Ideally, you’ll be able to eliminate your debt entirely before you start a business. This will free up your personal finances, make you more available for outside sources of capital, and put less stress on you to make money immediately.

  • Negotiate your rates. First, try to relieve your debt by negotiating the rates on your credit cards. Sometimes, a simple call to the credit card company is enough to get your rates lower—and if you’re successful, you could end up paying hundreds to thousands of dollars less over the course of your payment.
  • Consolidate your cards. If you have debt on multiple cards and one of them has a significantly lower rate, consider consolidating your debts to one card. That will help you achieve the optimal interest rate and also make your payments easier to manage.
  • Create a budget. You’ll need to create a budget to reduce your expenses and establish upper limits for your spending habits, so you can use the extra money you save to pay down your debts. It’s a simple, but important step.
  • Pay more than you need. The power of compound interest means the longer it takes you to pay off your debt, the more you’re going to pay back in interest; if you don’t pay your debt off fast enough, you’ll end up paying interest on the interest, and you could end up owing more than you started with. The solution is to pay more money than you need to, funneling almost all your extra cash to paying down your principals.

Starting a Business While Still in Debt

Unfortunately, all of these debt elimination strategies take a long time to work; depending on your original debt, it could be months or years. If you’re trying to start a business sooner than that, you may need to start a business while still in debt. It’s certainly possible, but you’ll need to bear a few extra considerations in mind.

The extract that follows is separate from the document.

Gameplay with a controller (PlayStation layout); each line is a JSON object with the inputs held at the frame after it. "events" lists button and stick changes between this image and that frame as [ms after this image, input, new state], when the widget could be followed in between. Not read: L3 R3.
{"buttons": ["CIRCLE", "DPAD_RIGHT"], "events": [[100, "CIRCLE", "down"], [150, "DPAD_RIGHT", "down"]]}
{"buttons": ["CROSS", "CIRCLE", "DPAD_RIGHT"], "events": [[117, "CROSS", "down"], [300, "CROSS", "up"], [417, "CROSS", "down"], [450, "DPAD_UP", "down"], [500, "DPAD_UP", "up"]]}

  • Start frugally. Depending on the business you want to start, it’s possible to begin a venture with less than $100. For other businesses, you may be able to reduce your operating expenses to a bare minimum while you bootstrap your venture. Doing this requires patience, and is especially stressful, but you can easily keep your business running on a few thousand dollars at a time. For these businesses, you’ll need to establish a line of revenue as quickly as possible if you want to survive.
  • Have a plan for capital. If you’re loaded with debt, you’ll need an alternative plan for capital. There are still many options available to you; you’ll likely be able to establish a secured line of credit (provided you have an asset to use as collateral), or you may be able to influence an angel investor or venture capitalist to invest in your business.
  • Prepare to compensate when pitching. If you do plan to pitch to venture capitalists or angel investors, make sure you have a strong financial model in place. If you aren’t investing any of your own money, and if your credit score is mediocre, you’ll need a strong pitch to attract additional funds.
  • Have a backup plan. Finally, you need to understand that even the best business models can—and do—fail. The majority of businesses fail within the first few years of operation, and if that happens, you may be left with even more debt than before. You’ll need to have a financial backup plan in place in case that happens, as an insurance policy to protect yourself.

You may be able to start and nurture a successful business even while swimming in credit card debt, but it’s difficult and inadvisable. If you can, eliminate your debt entirely before starting a business, and if you can’t, at least try to get it under control. The better you manage your personal finances, the greater your chances of entrepreneurial success will be.